Варенье из детства — вкус потерь
Иван проснулся утром, как обычно. Но вместо знакомого запаха горячих оладий или творожных сырников, наполнявших всю квартиру, царила тишина. Глубокая, пугающая. Даже чайник на плите был холодным. Он присел на кровать, прислушался. Ни шагов, ни привычного шума вытяжки, ни бабушкиного тихого напева на кухне. Сердце сжалось.
Он вскочил и бросился в её комнату. Бабушка лежала на боку, будто пыталась встать, но не смогла. Рука безвольно свешивалась с края кровати, глаза полуприкрыты. Иван упал перед ней на колени:
— Бабуль! Ты что?!
Губы её шевельнулись едва заметно. Он осторожно перевернул её на спину и побежал за телефоном. Скорую вызвал дрожащими пальцами. Потом стал собирать вещи: ночную сорочку, тёплый халат, мягкие тапочки. Комментировал вслух каждое движение — лишь бы не слышать эту зловещую тишину, ставшую вдруг чужой и бесконечной.
Когда приехали врачи, один из них отвел Ивана в сторону:
— Ты внук? Говорю прямо — дело плохо. В её возрасте шансов мало. Если выкарабкается — встать уже не сможет. Возможно, даже говорить не будет. Будь готов.
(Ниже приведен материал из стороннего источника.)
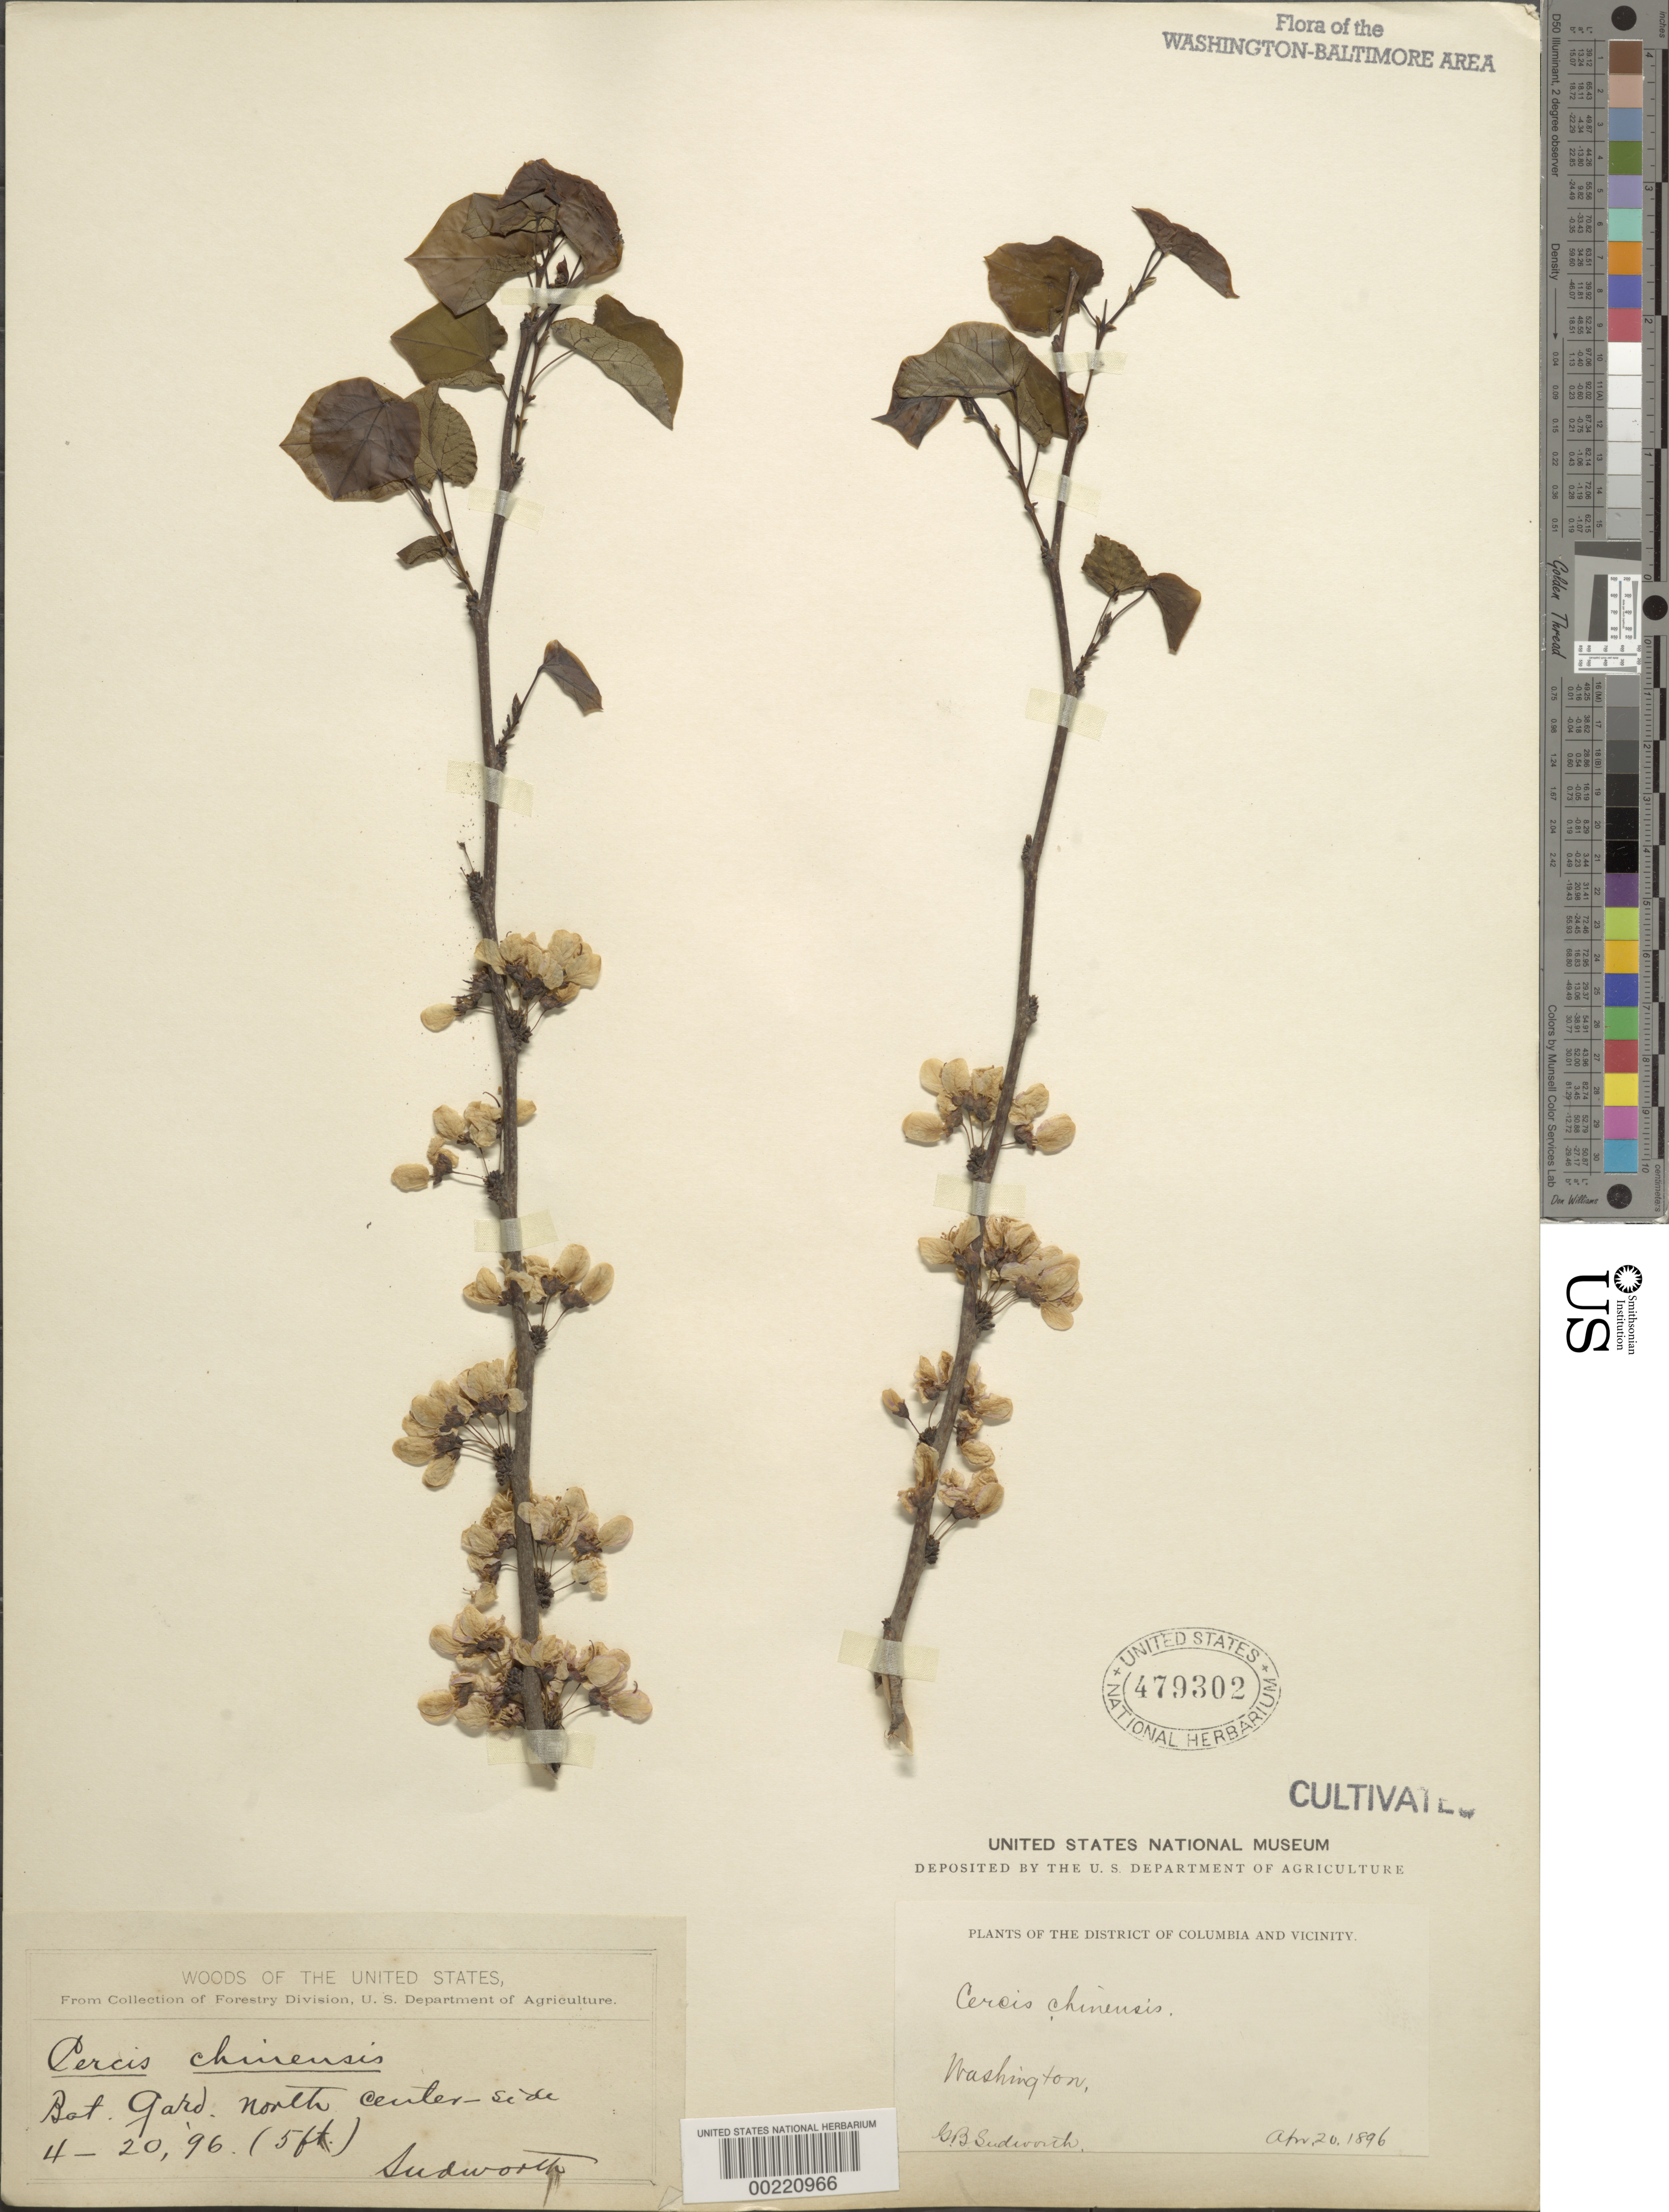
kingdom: Plantae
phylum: Tracheophyta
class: Magnoliopsida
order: Fabales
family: Fabaceae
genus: Cercis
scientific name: Cercis chinensis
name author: Bunge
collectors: G. B. Sudworth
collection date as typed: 20 Apr 1896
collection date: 1896-04-20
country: United States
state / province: District of Columbia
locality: Botanical Gardens, north center side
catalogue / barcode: US 479302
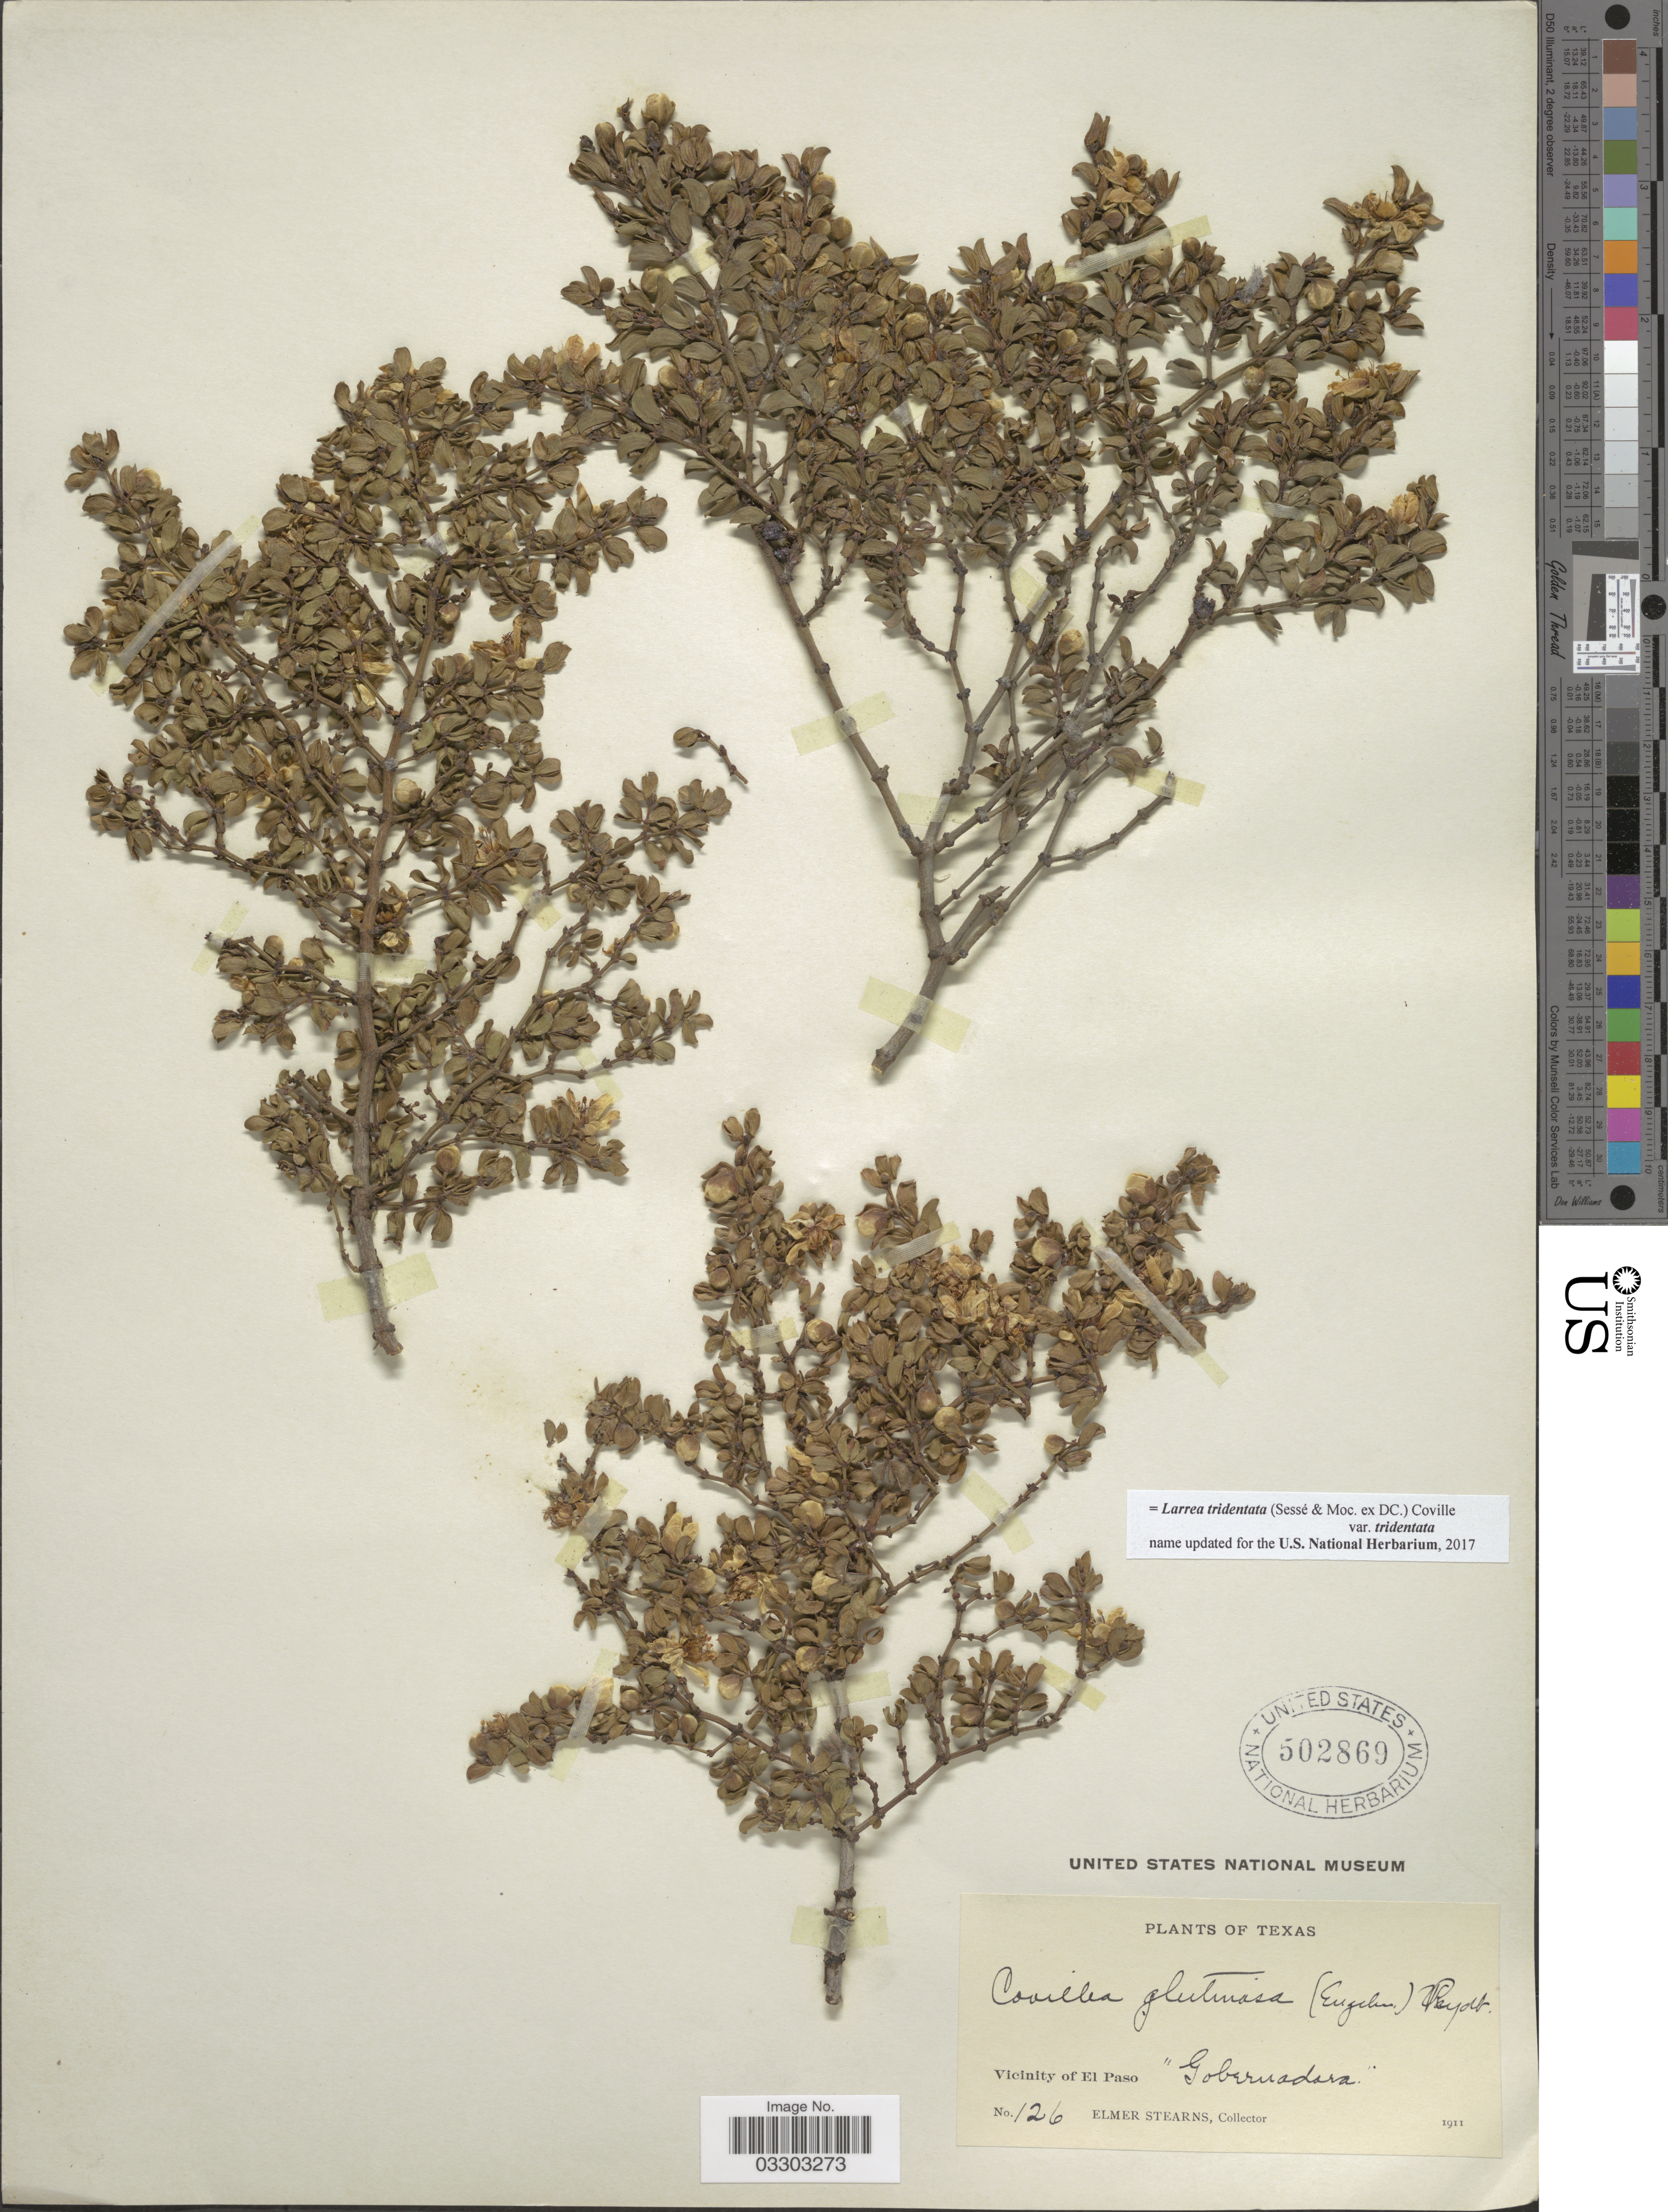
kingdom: Plantae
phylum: Tracheophyta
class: Magnoliopsida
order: Zygophyllales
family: Zygophyllaceae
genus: Larrea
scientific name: Larrea tridentata var. tridentata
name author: (Sessé & Moc. ex DC.) Coville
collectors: E. Stearns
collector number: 126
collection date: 1911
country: United States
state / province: Texas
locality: Vicinity of El Paso.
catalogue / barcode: US 502869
Иван не поверил. Его бабушка — сильная, бодрая, с живыми глазами! Она пережила лихие девяностые, одна подняла его… Как она может не справиться?
Всю дорогу до больницы он держал её руку. Говорил, что всё наладится. Что он рядом.
Когда бабушку увезли на обследование, он остался ждать. В голове не укладывалось: ещё вчера она стояла у плиты, уговаривала съесть «последний блинчик», а теперь лежала без движения. Её ладонь, всегда казавшаяся такой тёплой и крепкой, была теперь хрупкой, как сухая травинка.
Он вспомнил их жизнь. Мать бросила его младенцем — уехала за границу и не вернулась. Отца он не помнил. Бабушка была его целым миром. А он… сколько раз хамил, хлопал дверью, игнорировал её слова. А она лишь гладила его по голове и вздыхала.
На третий день он пришёл — кровать была пуста.
— Ночью ушла, — равнодушно сказала соседка по палате, не отрываясь от тарелки.
Иван выбежал в коридор, нашел врача. Тот протянул бумаги и что-то говорил про похороны, но слова доходили сквозь туман. Он шёл домой, не видя дороги.
Дома зазвонил телефон:
— Или завтра выходишь, или ищи другую работу!
— Увольняй, — бросил Иван и положил трубку.
На похоронах были лишь пара старушек с соседнего подъезда. Соседка помогла с организацией. Иван сидел за столом, глядя на бабушкину фотографию в черной рамке. Она улыбалась с неё, словно шептала: «Не горюй. Всё образуется».
Позже соседка негромко спросила:
— А ты в курсе, что мать приезжала?
Иван замер. Нет. Не знал. Та хотела продать квартиру, забрать его с собой, потому что её новый муж прогорел с делом.
— Бабушка знала? — спросил он чуть слышно.
— Знала. И боялась. Переживала, что опять останешься один.
Иван разыскал мать. В дешёвой гостинице. Та даже не удивилась.
— Какой стал. Весь в отца. Только упрямство моё, — фальшиво улыбнулась она. — Квартира ведь и моя доля. Мне нужны деньги.
— Бабушка переписала всё на меня. Ничего не получишь, — ответил он.
Лицо женщины исказилось.
— Врёшь! Пойду в суд!
— Она умерла. И ты даже не пришла. Уходи. Ты мне чужая.
Он вышел и не обернулся.
Через несколько дней в дверь постучали.
— Добрый день. Я из агентства по уходу. Вы вызывали?
— Бабушки больше нет, — ответил он.
— Сочувствую… — тихо сказала девушка. — У меня тоже недавно мамы не стало.
Они пили чай на кухне. Она не взяла бабушкину чашку. Рассказывала о своей матери. Потом предложила:
— Закрой глаза. Вспомни вкус, который был только у неё.
— Вишнёвое варенье, — прошептал он. — Я мог съесть целую банку.
— Вспомни его. Почувствуй. И она рядом. Ты не один.
Иван закрыл глаза. И бабушка, его родная бабушка, снова была здесь — такой, какой он помнил её всегда.
Иногда утрата становится острее, когда понимаешь: то, что казалось обыденным, было самым дорогим.